A minimum semi-degree condition for unpaired many-to-many disjoint path covers in digraphs

TL;DR

This paper proves a minimum semi-degree condition that guarantees the existence of a special set of disjoint paths covering all vertices in a digraph, connecting specified source and sink sets in a flexible manner.

Contribution

It provides a new proof for a semi-degree condition ensuring unpaired many-to-many path covers in digraphs, and establishes the bound as tight for large graphs.

Findings

Every digraph with semi-degree at least (n+k)/2 has the path cover.

The semi-degree bound is tight for n ≥ 3k.
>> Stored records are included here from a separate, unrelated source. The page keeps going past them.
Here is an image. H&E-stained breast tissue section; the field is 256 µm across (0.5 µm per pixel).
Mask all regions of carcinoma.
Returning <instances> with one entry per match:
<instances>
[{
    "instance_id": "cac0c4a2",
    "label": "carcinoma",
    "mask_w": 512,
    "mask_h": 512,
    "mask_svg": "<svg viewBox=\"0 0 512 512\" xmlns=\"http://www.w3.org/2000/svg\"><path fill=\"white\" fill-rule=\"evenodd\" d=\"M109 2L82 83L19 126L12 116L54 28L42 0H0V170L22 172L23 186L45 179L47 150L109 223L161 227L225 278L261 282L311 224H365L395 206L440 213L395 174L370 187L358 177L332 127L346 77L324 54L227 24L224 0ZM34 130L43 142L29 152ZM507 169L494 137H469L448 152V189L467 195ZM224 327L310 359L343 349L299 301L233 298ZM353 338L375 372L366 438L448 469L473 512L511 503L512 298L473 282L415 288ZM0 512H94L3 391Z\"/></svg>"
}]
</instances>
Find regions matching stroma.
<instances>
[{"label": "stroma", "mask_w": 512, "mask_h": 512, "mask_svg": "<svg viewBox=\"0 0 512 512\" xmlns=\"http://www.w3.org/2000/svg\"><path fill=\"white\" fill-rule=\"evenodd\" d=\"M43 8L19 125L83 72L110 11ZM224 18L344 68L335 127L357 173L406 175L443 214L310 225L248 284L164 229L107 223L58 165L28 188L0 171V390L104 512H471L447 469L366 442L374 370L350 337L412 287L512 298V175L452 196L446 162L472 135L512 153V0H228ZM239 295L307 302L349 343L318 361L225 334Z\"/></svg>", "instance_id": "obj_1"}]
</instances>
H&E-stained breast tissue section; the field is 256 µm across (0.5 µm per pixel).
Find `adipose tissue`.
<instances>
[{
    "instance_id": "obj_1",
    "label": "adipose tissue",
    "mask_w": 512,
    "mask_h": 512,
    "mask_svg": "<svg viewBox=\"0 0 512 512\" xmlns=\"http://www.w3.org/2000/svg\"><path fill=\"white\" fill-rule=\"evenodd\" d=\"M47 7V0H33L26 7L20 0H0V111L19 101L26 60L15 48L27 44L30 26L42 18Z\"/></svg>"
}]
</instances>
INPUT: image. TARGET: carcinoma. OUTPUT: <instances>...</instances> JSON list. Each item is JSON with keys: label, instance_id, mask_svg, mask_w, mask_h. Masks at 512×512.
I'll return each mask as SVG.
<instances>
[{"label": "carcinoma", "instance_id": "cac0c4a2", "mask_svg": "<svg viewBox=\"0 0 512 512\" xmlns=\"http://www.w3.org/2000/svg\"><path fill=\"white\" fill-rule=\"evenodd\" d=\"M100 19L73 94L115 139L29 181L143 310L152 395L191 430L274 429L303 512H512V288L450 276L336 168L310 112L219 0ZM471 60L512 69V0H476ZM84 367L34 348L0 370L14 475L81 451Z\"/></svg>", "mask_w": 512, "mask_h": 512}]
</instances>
The result generalizes previous path cover theorems.

Abstract

For a digraph $D$, let $\delta^{0}(D) = \min \{\delta^{+}(D), \delta^{-}(D)\}$ be the minimum semi-degree of $D$. A set of $k$ vertex-disjoint paths, $\{P_{1}, \dots, P_{k}\}$, joining a disjoint source set $S = \{s_{1}, \dots, s_{k}\}$ and sink set $T = \{t_{1}, \dots, t_{k}\}$ is called an unpaired many-to-many $k$-disjoint directed path cover ($k$-DDPC for short) of $D$, if each $P_{j}$ joins $s_{j}$ and $t_{\sigma(j)}$ for some permutation $\sigma$ on $\{1, \dots , k\}$ and $\bigcup^{k}_{j=1} V(P_{j}) = V(D)$. In this paper, we give a new proof for the following result that every digraph $D$ with $\delta^{0}(D) \geq \lceil (n+k) / 2 \rceil$ has an unpaired many-to-many $k$-DDPC joining any disjoint source set $S$ and sink set $T$, where $S = \{s_{1}, \dots, s_{k}\}$ and $T = \{t_{1}, \dots, t_{k}\}$. Moreover, we show that the bound on the minimum semi-degree is best possible when $n \geq 3k$.